*** SUPPLIED DATA Section Begins ***

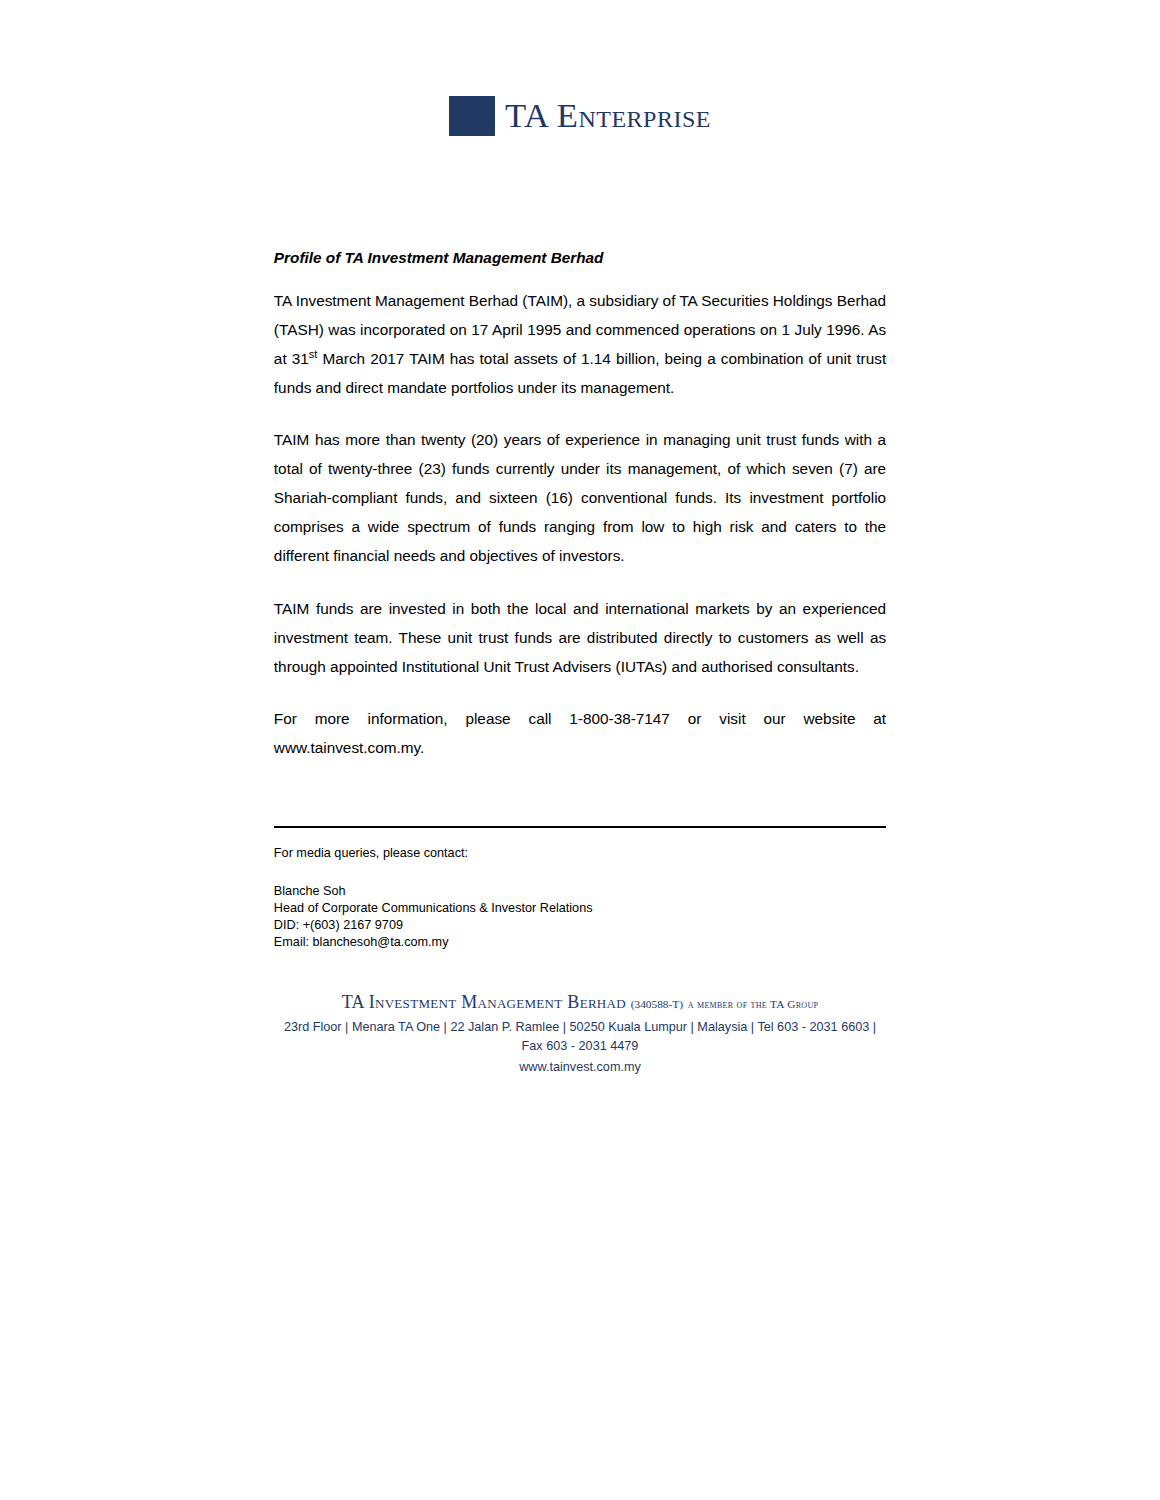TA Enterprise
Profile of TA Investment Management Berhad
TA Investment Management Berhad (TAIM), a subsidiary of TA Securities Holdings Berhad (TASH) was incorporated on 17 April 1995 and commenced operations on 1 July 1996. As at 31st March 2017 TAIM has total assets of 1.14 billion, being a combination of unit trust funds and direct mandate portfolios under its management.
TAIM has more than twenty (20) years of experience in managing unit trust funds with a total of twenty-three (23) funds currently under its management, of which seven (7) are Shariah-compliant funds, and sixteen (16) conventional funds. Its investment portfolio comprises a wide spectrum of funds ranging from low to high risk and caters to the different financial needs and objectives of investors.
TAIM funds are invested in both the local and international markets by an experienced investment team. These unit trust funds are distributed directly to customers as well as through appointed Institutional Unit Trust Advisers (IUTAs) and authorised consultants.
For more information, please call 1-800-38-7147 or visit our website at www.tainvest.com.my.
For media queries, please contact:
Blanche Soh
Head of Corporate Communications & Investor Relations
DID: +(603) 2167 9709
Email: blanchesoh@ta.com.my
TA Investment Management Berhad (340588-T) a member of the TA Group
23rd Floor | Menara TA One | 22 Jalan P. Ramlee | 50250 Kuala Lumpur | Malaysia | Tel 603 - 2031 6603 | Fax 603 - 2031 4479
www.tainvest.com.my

*** SUPPLIED DATA Section Ends ***
*** SUPPLIED DATA Section Begins ***

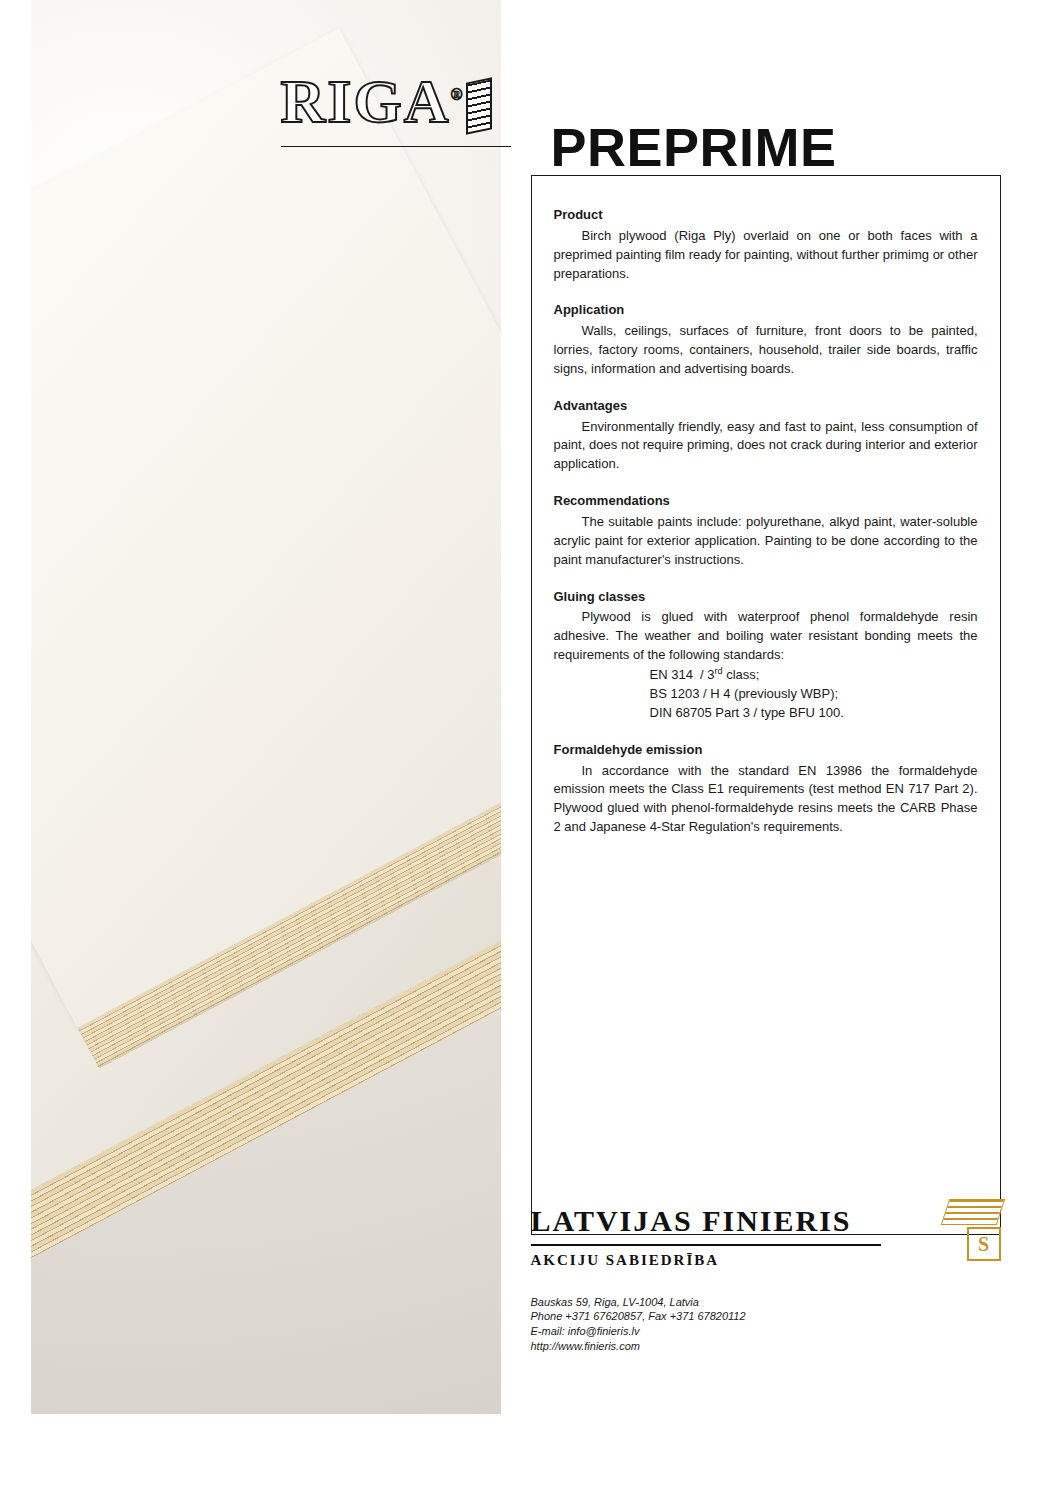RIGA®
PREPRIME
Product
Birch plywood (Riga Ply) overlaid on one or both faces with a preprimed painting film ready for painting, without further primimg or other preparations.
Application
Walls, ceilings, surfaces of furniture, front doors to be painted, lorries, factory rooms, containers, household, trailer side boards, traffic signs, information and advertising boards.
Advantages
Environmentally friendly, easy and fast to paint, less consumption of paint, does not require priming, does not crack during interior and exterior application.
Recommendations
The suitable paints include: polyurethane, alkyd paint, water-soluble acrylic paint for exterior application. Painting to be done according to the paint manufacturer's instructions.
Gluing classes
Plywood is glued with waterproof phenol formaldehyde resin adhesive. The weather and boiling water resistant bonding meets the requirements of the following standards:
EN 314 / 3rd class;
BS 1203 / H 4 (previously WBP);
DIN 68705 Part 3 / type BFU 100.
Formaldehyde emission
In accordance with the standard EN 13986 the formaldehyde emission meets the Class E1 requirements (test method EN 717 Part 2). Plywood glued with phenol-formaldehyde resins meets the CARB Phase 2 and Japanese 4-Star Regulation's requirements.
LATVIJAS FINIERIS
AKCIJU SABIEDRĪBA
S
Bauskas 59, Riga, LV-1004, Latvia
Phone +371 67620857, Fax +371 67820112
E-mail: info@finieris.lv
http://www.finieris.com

*** SUPPLIED DATA Section Ends ***

• [AIM OF THE TASK]:
Give the number of lines in the listing that contain the word "Part", leaving out all other words.

• [OUTPUT OF THE EXERCISE]:
2